Top 5 Zero Gravity Facts


It may look like fun, but zero gravity is more complex than simply floating in space. Welcome to Watchmojo's top five facts. In today's installment, we're counting down the five most interesting facts that we could learn about zero gravity, or more accurately, microgravity.

#5: Human Bodies Aren't Meant for Space

As we're sure you can imagine, human beings are not used to floating in space, and as a result, we start to look and act a little strange when we're in it. For one thing, our muscles aren't needed for support in the weightlessness of space, and they start to deteriorate as a result, forcing astronauts to vigorously work out every day to maintain muscle mass. Along with their muscles, they could also lose up to 1% of their bone density each month spent in space. Other abnormalities reported in astronauts include becoming taller due to spinal stretching, faces becoming puffy and legs getting skinnier due to fluid redistribution, and a loss of sensation in the bladder. In fact, without gravity causing urine to settle at the bottom of our bladders and trigger nerves as it normally would, astronauts often don’t know they have to pee until their bladder is completely full!

_DATA SECTION_
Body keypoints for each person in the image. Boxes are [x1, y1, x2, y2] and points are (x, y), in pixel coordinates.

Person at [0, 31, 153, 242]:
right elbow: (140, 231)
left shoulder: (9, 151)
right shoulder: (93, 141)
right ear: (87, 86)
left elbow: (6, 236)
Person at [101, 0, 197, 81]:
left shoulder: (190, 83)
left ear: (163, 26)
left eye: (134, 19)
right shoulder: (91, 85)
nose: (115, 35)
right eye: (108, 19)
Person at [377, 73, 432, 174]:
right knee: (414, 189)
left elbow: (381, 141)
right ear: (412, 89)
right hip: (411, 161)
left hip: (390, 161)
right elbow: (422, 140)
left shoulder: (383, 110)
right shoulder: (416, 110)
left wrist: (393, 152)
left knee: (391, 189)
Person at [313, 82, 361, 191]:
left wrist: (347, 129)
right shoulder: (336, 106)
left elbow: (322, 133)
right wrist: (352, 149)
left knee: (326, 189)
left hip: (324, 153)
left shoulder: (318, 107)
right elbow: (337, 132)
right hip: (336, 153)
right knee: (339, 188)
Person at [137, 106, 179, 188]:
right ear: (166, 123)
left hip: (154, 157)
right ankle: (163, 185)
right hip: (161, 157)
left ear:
==
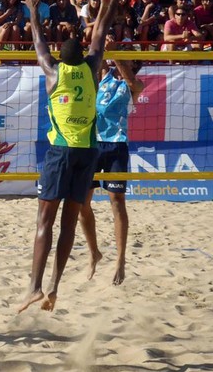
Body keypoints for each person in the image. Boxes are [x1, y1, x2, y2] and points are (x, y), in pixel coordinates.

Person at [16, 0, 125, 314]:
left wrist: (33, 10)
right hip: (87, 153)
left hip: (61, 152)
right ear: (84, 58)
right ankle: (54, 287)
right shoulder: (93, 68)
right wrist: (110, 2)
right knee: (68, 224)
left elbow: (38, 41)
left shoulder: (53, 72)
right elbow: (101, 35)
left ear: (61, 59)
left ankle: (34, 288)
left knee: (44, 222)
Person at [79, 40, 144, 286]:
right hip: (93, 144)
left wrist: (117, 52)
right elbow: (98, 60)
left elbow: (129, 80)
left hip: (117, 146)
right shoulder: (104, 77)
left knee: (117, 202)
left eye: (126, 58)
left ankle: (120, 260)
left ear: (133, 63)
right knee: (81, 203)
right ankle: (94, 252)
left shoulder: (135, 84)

_WHAT YOU WILL DO_
According to the zero gravity text, how much bone density could astronauts lose for each month spent in space? The material plays no part in what follows.

_TASK ANSWER_
Up to 1% of their bone density each month.